Career
Foreign years Ivanović steadily moved up the ladder in the Montenegrin branch of League of Communists of Yugoslavia, while simulatenously performing various public duties like that of the general director of television Titograd. After being forced out of power in early 1989 by Milo Đukanović, Svetozar Marović and Momir Bulatović in the wake of "anti-bureaucratic revolution", the 58-year-old Ivanović semi-retired from politics though he still continued holding official rank and fringe influence within Democratic Party of Socialists of Montenegro (transformed Montenegrin branch of Yugoslav Communist League) for some time afterwards. Most of his public activity since then had to with questionable scientific declarations in various public meetings organized by pro-independence camp in Montenegro.
Most observers dismissed his claims as being motivated by daily politics.

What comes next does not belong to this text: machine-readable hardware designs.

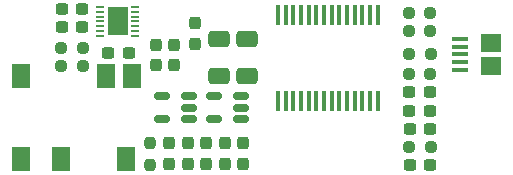
<source format=gtp>
%TF.GenerationSoftware,KiCad,Pcbnew,(6.0.1-0)*%
%TF.CreationDate,2022-02-08T21:01:33-05:00*%
%TF.ProjectId,usbAudio,75736241-7564-4696-9f2e-6b696361645f,rev?*%
%TF.SameCoordinates,Original*%
%TF.FileFunction,Paste,Top*%
%TF.FilePolarity,Positive*%
%FSLAX46Y46*%
G04 Gerber Fmt 4.6, Leading zero omitted, Abs format (unit mm)*
G04 Created by KiCad (PCBNEW (6.0.1-0)) date 2022-02-08 21:01:33*
%MOMM*%
%LPD*%
G01*
G04 APERTURE LIST*
G04 Aperture macros list*
%AMRoundRect*
0 Rectangle with rounded corners*
0 $1 Rounding radius*
0 $2 $3 $4 $5 $6 $7 $8 $9 X,Y pos of 4 corners*
0 Add a 4 corners polygon primitive as box body*
4,1,4,$2,$3,$4,$5,$6,$7,$8,$9,$2,$3,0*
0 Add four circle primitives for the rounded corners*
1,1,$1+$1,$2,$3*
1,1,$1+$1,$4,$5*
1,1,$1+$1,$6,$7*
1,1,$1+$1,$8,$9*
0 Add four rect primitives between the rounded corners*
20,1,$1+$1,$2,$3,$4,$5,0*
20,1,$1+$1,$4,$5,$6,$7,0*
20,1,$1+$1,$6,$7,$8,$9,0*
20,1,$1+$1,$8,$9,$2,$3,0*%
G04 Aperture macros list end*
%ADD10RoundRect,0.237500X-0.250000X-0.237500X0.250000X-0.237500X0.250000X0.237500X-0.250000X0.237500X0*%
%ADD11R,0.431800X1.651000*%
%ADD12RoundRect,0.150000X0.512500X0.150000X-0.512500X0.150000X-0.512500X-0.150000X0.512500X-0.150000X0*%
%ADD13RoundRect,0.237500X-0.237500X0.300000X-0.237500X-0.300000X0.237500X-0.300000X0.237500X0.300000X0*%
%ADD14RoundRect,0.237500X0.300000X0.237500X-0.300000X0.237500X-0.300000X-0.237500X0.300000X-0.237500X0*%
%ADD15RoundRect,0.237500X-0.300000X-0.237500X0.300000X-0.237500X0.300000X0.237500X-0.300000X0.237500X0*%
%ADD16RoundRect,0.237500X0.237500X-0.300000X0.237500X0.300000X-0.237500X0.300000X-0.237500X-0.300000X0*%
%ADD17RoundRect,0.250000X0.650000X-0.412500X0.650000X0.412500X-0.650000X0.412500X-0.650000X-0.412500X0*%
%ADD18R,0.711200X0.203200*%
%ADD19R,1.701800X2.387600*%
%ADD20RoundRect,0.237500X-0.237500X0.250000X-0.237500X-0.250000X0.237500X-0.250000X0.237500X0.250000X0*%
%ADD21RoundRect,0.250000X-0.650000X0.412500X-0.650000X-0.412500X0.650000X-0.412500X0.650000X0.412500X0*%
%ADD22R,1.651000X1.498600*%
%ADD23R,1.346200X0.457200*%
%ADD24R,1.500000X2.000000*%
G04 APERTURE END LIST*
D10*
%TO.C,R7*%
X60717500Y-78659400D03*
X62542500Y-78659400D03*
%TD*%
%TO.C,R8*%
X60717500Y-77110000D03*
X62542500Y-77110000D03*
%TD*%
%TO.C,R6*%
X91996900Y-77647800D03*
X90171900Y-77647800D03*
%TD*%
D11*
%TO.C,U1*%
X87518001Y-74345800D03*
X86868000Y-74345800D03*
X86218001Y-74345800D03*
X85568000Y-74345800D03*
X84918002Y-74345800D03*
X84268000Y-74345800D03*
X83618002Y-74345800D03*
X82968003Y-74345800D03*
X82318002Y-74345800D03*
X81668003Y-74345800D03*
X81018002Y-74345800D03*
X80368003Y-74345800D03*
X79718002Y-74345800D03*
X79068003Y-74345800D03*
X79068001Y-81610200D03*
X79718002Y-81610200D03*
X80368001Y-81610200D03*
X81018002Y-81610200D03*
X81668000Y-81610200D03*
X82318002Y-81610200D03*
X82968000Y-81610200D03*
X83618002Y-81610200D03*
X84268000Y-81610200D03*
X84918002Y-81610200D03*
X85568000Y-81610200D03*
X86218001Y-81610200D03*
X86868000Y-81610200D03*
X87518001Y-81610200D03*
%TD*%
D12*
%TO.C,U4*%
X71520900Y-83134200D03*
X71520900Y-82184200D03*
X71520900Y-81234200D03*
X69245900Y-81234200D03*
X69245900Y-83134200D03*
%TD*%
%TO.C,U3*%
X75917500Y-83130000D03*
X75917500Y-82180000D03*
X75917500Y-81230000D03*
X73642500Y-81230000D03*
X73642500Y-83130000D03*
%TD*%
D13*
%TO.C,C17*%
X69850000Y-86943100D03*
X69850000Y-85218100D03*
%TD*%
%TO.C,C16*%
X71424800Y-86943100D03*
X71424800Y-85218100D03*
%TD*%
%TO.C,C13*%
X72974200Y-86943100D03*
X72974200Y-85218100D03*
%TD*%
D14*
%TO.C,C6*%
X64694700Y-77532000D03*
X66419700Y-77532000D03*
%TD*%
D15*
%TO.C,C15*%
X90223000Y-87045800D03*
X91948000Y-87045800D03*
%TD*%
D10*
%TO.C,R4*%
X90145700Y-74129900D03*
X91970700Y-74129900D03*
%TD*%
%TO.C,R5*%
X90145700Y-75653900D03*
X91970700Y-75653900D03*
%TD*%
%TO.C,R9*%
X91969600Y-79325300D03*
X90144600Y-79325300D03*
%TD*%
%TO.C,R10*%
X90170000Y-85521800D03*
X91995000Y-85521800D03*
%TD*%
D15*
%TO.C,C14*%
X90223000Y-83997800D03*
X91948000Y-83997800D03*
%TD*%
D14*
%TO.C,C9*%
X91900000Y-82473800D03*
X90175000Y-82473800D03*
%TD*%
D15*
%TO.C,C12*%
X91922600Y-80900100D03*
X90197600Y-80900100D03*
%TD*%
D16*
%TO.C,C10*%
X76150000Y-86942500D03*
X76150000Y-85217500D03*
%TD*%
%TO.C,C11*%
X74600000Y-85205000D03*
X74600000Y-86930000D03*
%TD*%
D17*
%TO.C,C3*%
X74041000Y-79476600D03*
X74041000Y-76351600D03*
%TD*%
D18*
%TO.C,U2*%
X67005800Y-76082000D03*
X67005800Y-75682001D03*
X67005800Y-75281999D03*
X67005800Y-74882000D03*
X67005800Y-74482001D03*
X67005800Y-74081999D03*
X67005800Y-73682000D03*
X64008600Y-73682000D03*
X64008600Y-74081999D03*
X64008600Y-74482001D03*
X64008600Y-74882000D03*
X64008600Y-75281999D03*
X64008600Y-75682001D03*
X64008600Y-76082000D03*
D19*
X65507200Y-74882000D03*
%TD*%
D20*
%TO.C,R1*%
X68275200Y-87018500D03*
X68275200Y-85193500D03*
%TD*%
D14*
%TO.C,C4*%
X60757900Y-75387200D03*
X62482900Y-75387200D03*
%TD*%
%TO.C,C2*%
X60757900Y-73863200D03*
X62482900Y-73863200D03*
%TD*%
D21*
%TO.C,C5*%
X76425000Y-76350000D03*
X76425000Y-79475000D03*
%TD*%
D22*
%TO.C,J1*%
X97137601Y-76668599D03*
X97137601Y-78668601D03*
D23*
X94462600Y-76368600D03*
X94462600Y-77018601D03*
X94462600Y-77668600D03*
X94462600Y-78318599D03*
X94462600Y-78968600D03*
%TD*%
D13*
%TO.C,C7*%
X68757800Y-76886900D03*
X68757800Y-78611900D03*
%TD*%
D24*
%TO.C,J3*%
X66219600Y-86532600D03*
X66719600Y-79532600D03*
X64519600Y-79532600D03*
X60719600Y-86532600D03*
X57319600Y-79532600D03*
X57319600Y-86532600D03*
%TD*%
D16*
%TO.C,C1*%
X72085200Y-75031600D03*
X72085200Y-76756600D03*
%TD*%
D13*
%TO.C,C8*%
X70307200Y-78610800D03*
X70307200Y-76885800D03*
%TD*%
M02*

</source>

Ivanovic claimed that people in present day Montenegro, "differ extremely from other Slavs in morphological characteristics and that anthropological study of Montenegrins confirms their genetic continuity and succession from the Iron age". He also claimed that the process of anthropological differentiation is special when it comes to Montenegrins, showing considerable deviation over the last five centuries compared to the general trends in the rest of humanity.
His publicly declared motto was "science has no borders, however the scientist has a homeland". He was a professor at University of Montenegro"s Faculty of Natural Sciences and Mathematics.